Quality scores and scores for the quality of reporting (based on the same criteria) ranged from 0 to 3 (out of a possible 6). These studies tested the presence of weak or strong muscles in relation to foods, a kinesiology technique, magnets and verbal statements. Three studies reported a positive result.

Effectiveness

All the studies scored 0 on the Jadad scale (out of a maximum of 5). The number of CONSORT items reported ranged from 4 to 6 (out of a maximum of 22). Studies assessed the effectiveness of kinesiology for mastalgia, stress, and recurring dreams. All three studies reported statistically significant results in favour of kinesiology.

Authors' conclusions

There was insufficient evidence to show: diagnostic accuracy within kinesiology; that kinesiology had a specific therapeutic benefit for any condition; and that the validity of muscle testing had been established.

CRD commentary

The review question was supported by very broad inclusion/exclusion criteria. Several sources were searched without language restriction and the authors attempted to locate unpublished literature, minimising the likelihood of language and publication bias. Only one reviewer selected studies for inclusion in the review, increasing the possibility of reviewer error and bias.

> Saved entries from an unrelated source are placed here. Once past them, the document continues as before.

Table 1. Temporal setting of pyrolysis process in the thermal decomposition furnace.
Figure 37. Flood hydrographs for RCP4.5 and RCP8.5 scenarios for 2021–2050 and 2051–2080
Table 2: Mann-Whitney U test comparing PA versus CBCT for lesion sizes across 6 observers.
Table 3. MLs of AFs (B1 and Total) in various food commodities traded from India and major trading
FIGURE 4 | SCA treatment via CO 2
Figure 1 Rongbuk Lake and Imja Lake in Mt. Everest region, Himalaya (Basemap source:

The authors did not report methods used to extract data or assess study quality, so the likelihood of reviewer error and bias being introduced at these stages could not be assessed. Study quality was assessed using standardised tools and the authors considered study findings in light of these results. Studies were appropriately combined in a narrative synthesis given the differences between the included studies. Despite limitations in the review, the authors' conclusion seemed to accurately reflect the paucity of the evidence presented.

Implications of the review for practice and research

Practice: The authors did not report any implications for practice.

Research: The authors recommended a pragmatic single blind randomised controlled study of the effectiveness of kinesiology for any condition.

Funding

One reviewer was funded by a grant from the Rufford Maurice Laing Foundation, another reviewer is supported by a Post-doctoral Development Award funded by the Department of Health National Co-ordinating Centre for Research Capacity Development, a third reviewer receives funding from the Higher Education Funding Council for England.

Bibliographic details

Hall S; Lewith G; Brien S; Little P. A review of the literature in applied and specialised kinesiology. Forschende Komplementarmedizin 2008; 15(1): 40-46. [PubMed: 19156969]

Indexing Status

Subject indexing assigned by NLM

MeSH

Humans; Kinesiology, Applied /methods /standards; Muscle, Skeletal /physiology /physiopathology; Reproducibility of Results; Treatment Outcome

AccessionNumber

12008104848

Database entry date

13/05/2009

Record Status

This is a critical abstract of a systematic review that meets the criteria for inclusion on DARE. Each critical abstract contains a brief summary of the review methods, results and conclusions followed by a detailed critical assessment on the reliability of the review and the conclusions drawn.